Saved data entries
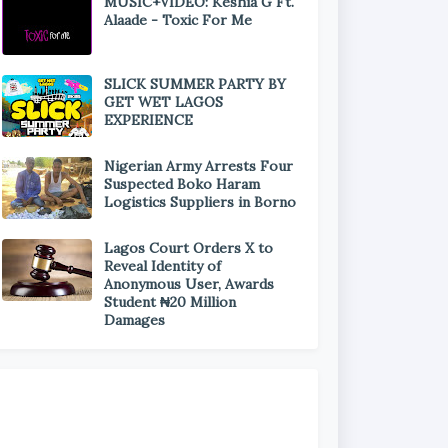
MUSIC+VIDEO: Keshia G Ft.
Alaade - Toxic For Me
SLICK SUMMER PARTY BY
GET WET LAGOS
EXPERIENCE
Nigerian Army Arrests Four
Suspected Boko Haram
Logistics Suppliers in Borno
Lagos Court Orders X to
Reveal Identity of
Anonymous User, Awards
Student ₦20 Million
Damages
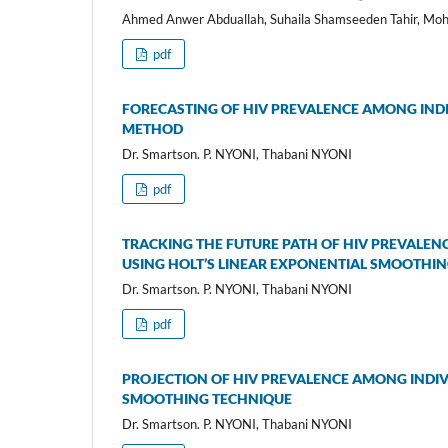
Ahmed Anwer Abduallah, Suhaila Shamseeden Tahir, Mo
pdf
FORECASTING OF HIV PREVALENCE AMONG INDIV
METHOD
Dr. Smartson. P. NYONI, Thabani NYONI
pdf
TRACKING THE FUTURE PATH OF HIV PREVALENC
USING HOLT’S LINEAR EXPONENTIAL SMOOTHI
Dr. Smartson. P. NYONI, Thabani NYONI
pdf
PROJECTION OF HIV PREVALENCE AMONG INDIVI
SMOOTHING TECHNIQUE
Dr. Smartson. P. NYONI, Thabani NYONI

Task description:
Copy out the text read from all of the rows above word for word, leaving out the pictures.

Task answer:
MUSIC+VIDEO: Keshia G Ft.
Alaade - Toxic For Me
SLICK SUMMER PARTY BY
GET WET LAGOS
EXPERIENCE
Nigerian Army Arrests Four
Suspected Boko Haram
Logistics Suppliers in Borno
Lagos Court Orders X to
Reveal Identity of
Anonymous User, Awards
Student ₦20 Million
Damages
Ahmed Anwer Abduallah, Suhaila Shamseeden Tahir, Mo
pdf
FORECASTING OF HIV PREVALENCE AMONG INDIV
METHOD
Dr. Smartson. P. NYONI, Thabani NYONI
pdf
TRACKING THE FUTURE PATH OF HIV PREVALENC
USING HOLT’S LINEAR EXPONENTIAL SMOOTHI
Dr. Smartson. P. NYONI, Thabani NYONI
pdf
PROJECTION OF HIV PREVALENCE AMONG INDIVI
SMOOTHING TECHNIQUE
Dr. Smartson. P. NYONI, Thabani NYONI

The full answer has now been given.